Orlonski, der schweigend in einer Ecke saß und ein verrostetes altes Schwert blank rieb, fiel ihr ins Wort:

»Nun fangt ihr ja glücklich alle an verrückt zu werden, – gratuliere.«

»Onski, das verstehst du nicht, – du bist ja selbst aus dem Mittelalter, und willst es bloß nicht zugeben. – Es ist hier schon viel dummes Zeug – aber Delius ist echt, es gibt ihn wirklich, – ich weiß nicht, wie man das sagen soll.«

»Seine Substanz ist echt,« korrigierte Konstantin ein wenig überlegen.

»Echter wie deine,« sagte Maria. »Bei Hallwig wurde neulich von dir gesprochen, man zweifelt an dir, – ich fürchte beinah, dein Stern ist im Sinken.«

»Ich weiß,« gab er plötzlich deprimiert zu, »aber ich ahne nicht, was ich eigentlich getan habe.«

Susanna achtete nicht darauf, was sie sprachen, und fuhr in ihrem Gedankengang fort:

»Nein – Delius imponiert mir – es tut sich einem da irgend etwas auf, wenn er so selbstverständlich die sonderbarsten Sachen sagt. Es kommt gar nicht darauf an, ob er von seinem Schneider spricht oder von Urschauern. Und man meint, er spricht mit uns, aber er denkt nicht daran, – er schaut einen an, aber er ist gar nicht da, und wir auch nicht. – Daß wir zum Beispiel Frauen sind, merkt er überhaupt nicht – das ist sehr sonderbar, aber er gefällt mir so.«

»Susja, du hast nicht ausgeschlafen – –«

»Nein, das habe ich auch nicht, mir ist ganz überirdisch zumut, und er gefällt mir wirklich.«

»Aber keine Chancen, wenn du nicht römischer Sklave bist,« sagte Orlonski aus seiner Ecke.

»Ach schweig doch – so war es nicht gemeint.«

»Ja, Delius – und Hallwig,« fing nun auch Maria an, »es sind doch nur die beiden.
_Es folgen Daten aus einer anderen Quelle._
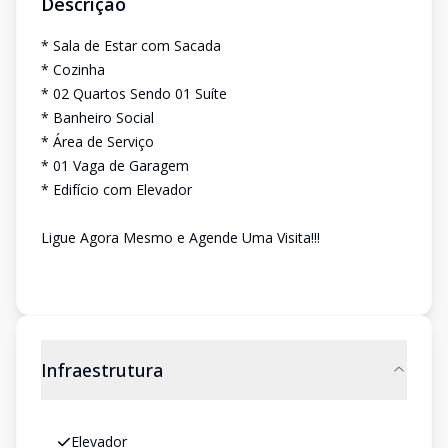
Descrição
* Sala de Estar com Sacada
* Cozinha
* 02 Quartos Sendo 01 Suíte
* Banheiro Social
* Área de Serviço
* 01 Vaga de Garagem
* Edifício com Elevador
Ligue Agora Mesmo e Agende Uma Visita!!!
Infraestrutura
Elevador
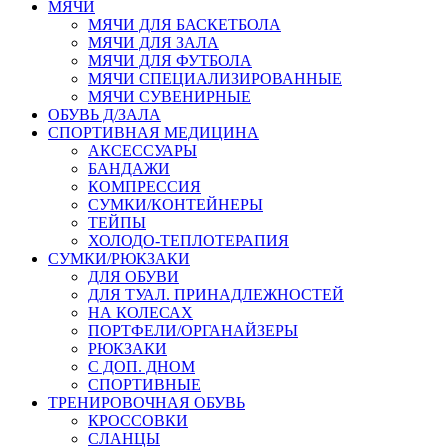
МЯЧИ
МЯЧИ ДЛЯ БАСКЕТБОЛА
МЯЧИ ДЛЯ ЗАЛА
МЯЧИ ДЛЯ ФУТБОЛА
МЯЧИ СПЕЦИАЛИЗИРОВАННЫЕ
МЯЧИ СУВЕНИРНЫЕ
ОБУВЬ Д/ЗАЛА
СПОРТИВНАЯ МЕДИЦИНА
АКСЕССУАРЫ
БАНДАЖИ
КОМПРЕССИЯ
СУМКИ/КОНТЕЙНЕРЫ
ТЕЙПЫ
ХОЛОДО-ТЕПЛОТЕРАПИЯ
СУМКИ/РЮКЗАКИ
ДЛЯ ОБУВИ
ДЛЯ ТУАЛ. ПРИНАДЛЕЖНОСТЕЙ
НА КОЛЕСАХ
ПОРТФЕЛИ/ОРГАНАЙЗЕРЫ
РЮКЗАКИ
С ДОП. ДНОМ
СПОРТИВНЫЕ
ТРЕНИРОВОЧНАЯ ОБУВЬ
КРОССОВКИ
СЛАНЦЫ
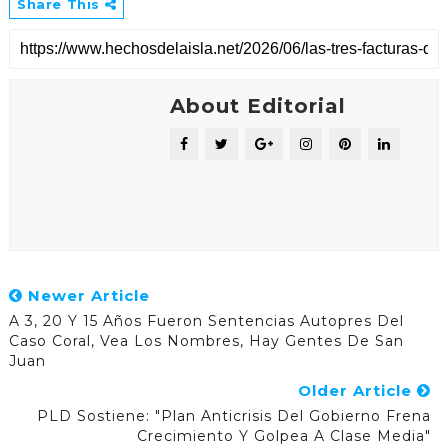
Share This
About Editorial
Newer Article
A 3, 20 Y 15 Años Fueron Sentencias Autopres Del
Caso Coral, Vea Los Nombres, Hay Gentes De San
Juan
Older Article
PLD Sostiene: "Plan Anticrisis Del Gobierno Frena
Crecimiento Y Golpea A Clase Media"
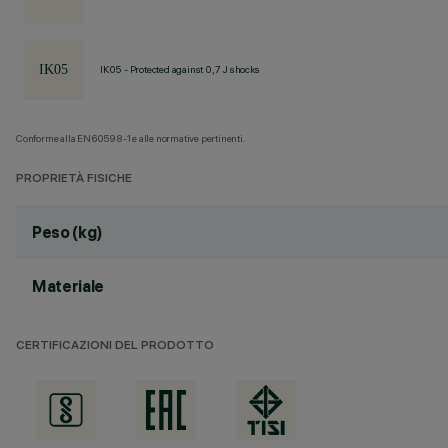
IK05 - Protected against 0,7 J shocks
Conforme alla EN60598-1 e alle normative pertinenti.
PROPRIETÀ FISICHE
Peso (kg)
Materiale
CERTIFICAZIONI DEL PRODOTTO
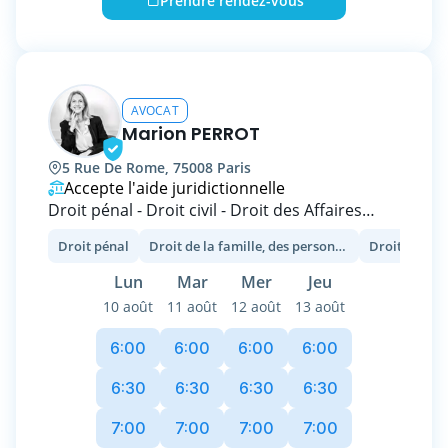
Prendre rendez-vous
AVOCAT
Marion PERROT
5 Rue De Rome, 75008 Paris
Accepte l'aide juridictionnelle
Droit pénal - Droit civil - Droit des Affaires
Droit pénal
Droit de la famille, des personnes et de leur patrimoine
Avocate inscrite au barreau de Paris, je vous
conseille et vous assiste, que vous soyez une
Lun
Mar
Mer
Jeu
entreprise ou un particulier.
10 août
11 août
12 août
13 août
6:00
6:00
6:00
6:00
6:30
6:30
6:30
6:30
7:00
7:00
7:00
7:00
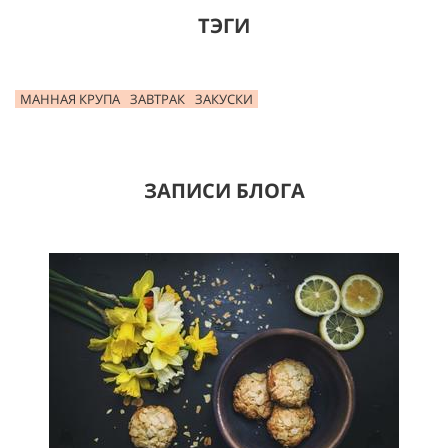
ТЭГИ
МАННАЯ КРУПА
ЗАВТРАК
ЗАКУСКИ
ЗАПИСИ БЛОГА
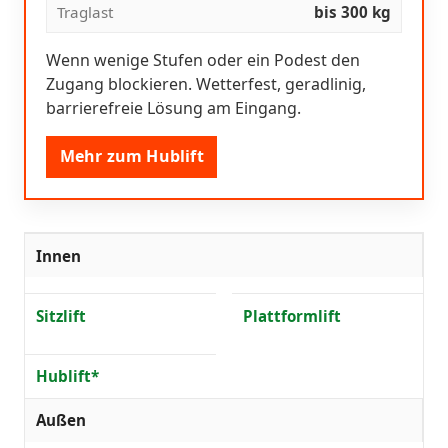
Traglast
bis 300 kg
Wenn wenige Stufen oder ein Podest den
Zugang blockieren. Wetterfest, geradlinig,
barrierefreie Lösung am Eingang.
Mehr zum Hublift
Innen
Sitzlift
Plattformlift
Hublift*
Außen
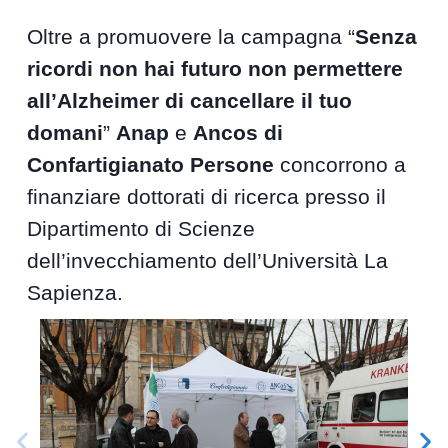
Oltre a promuovere la campagna “
Senza
ricordi non hai futuro non permettere
all’Alzheimer di cancellare il tuo
domani
”
Anap
e
Ancos di
Confartigianato Persone
concorrono a
finanziare dottorati di ricerca presso il
Dipartimento di Scienze
dell’invecchiamento dell’Università La
Sapienza.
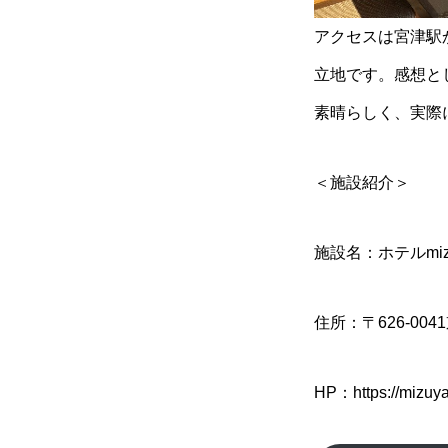
アクセスは宮津駅
立地です。感想と
素晴らしく、実際
＜施設紹介＞
施設名：ホテルmiz
住所：〒626-0
HP：
https://mizuy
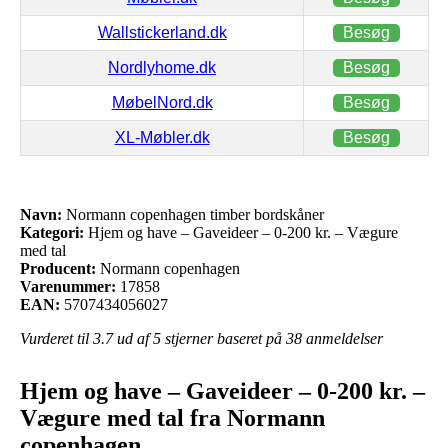
Wallstickerland.dk
Besøg
Nordlyhome.dk
Besøg
MøbelNord.dk
Besøg
XL-Møbler.dk
Besøg
Navn:
Normann copenhagen timber bordskåner
Kategori:
Hjem og have – Gaveideer – 0-200 kr. – Vægure
med tal
Producent:
Normann copenhagen
Varenummer:
17858
EAN:
5707434056027
Vurderet til
3.7
ud af 5 stjerner baseret på
38
anmeldelser
Hjem og have – Gaveideer – 0-200 kr. –
Vægure med tal fra Normann
copenhagen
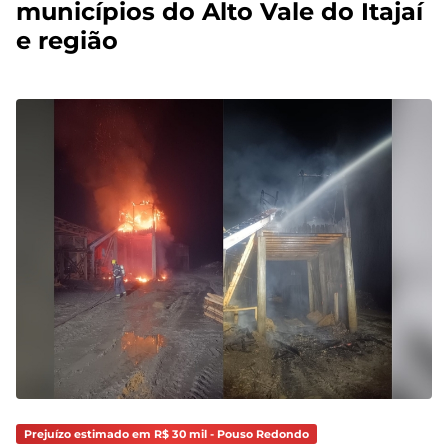
municípios do Alto Vale do Itajaí
e região
Prejuízo estimado em R$ 30 mil - Pouso Redondo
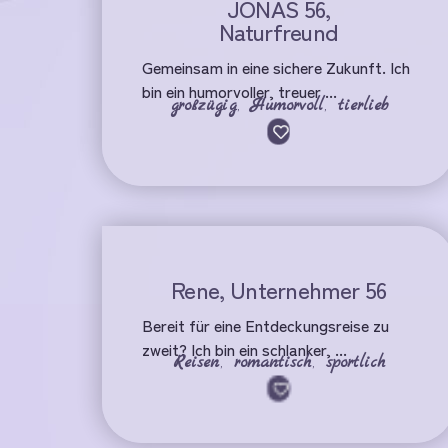
JONAS 56,
Naturfreund
Gemeinsam in eine sichere Zukunft. Ich
bin ein humorvoller, treuer ...
großzügig
,
Humorvoll
,
tierlieb
Rene, Unternehmer 56
Bereit für eine Entdeckungsreise zu
zweit? Ich bin ein schlanker, ...
Reisen
,
romantisch
,
sportlich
Die anderen laufen so mit.«

Konstantin: »Das sagst du nur, weil du Hallwig liebst – –«

»Er ist der einzige Mensch, bei dem man das Gefühl hat, er könnte fliegen. Die anderen probieren es nur. Wenn er so über Sachen redet, wird man ganz glücklich und möchte – –«

»Du hast recht, Maria – du hast recht,« sagte Susanna mit einer Stimme, als ob sie im Traum spräche. Sie war die letzten zwei Nächte ausgewesen.

Aber Orlonski stieß einen polnischen Fluch aus, stellte sein Schwert mit vielem Getöse in die Ecke und fing an einen Niggertanz zu tanzen. Das ist so seine Art, der Unterhaltung ein Ende zu machen, wenn sie ihm nicht gefällt.

 

Nachtrag. Kosmische Urschauer: Die Urzeit war noch dunkel – der Kultus des Mondes entspricht der späteren Periode des geläuterten Mutterrechts. Deshalb werden unverfälschte Urschauer durch den Mond beeinträchtigt. (So etwa hat es mir der Philosoph erklärt.)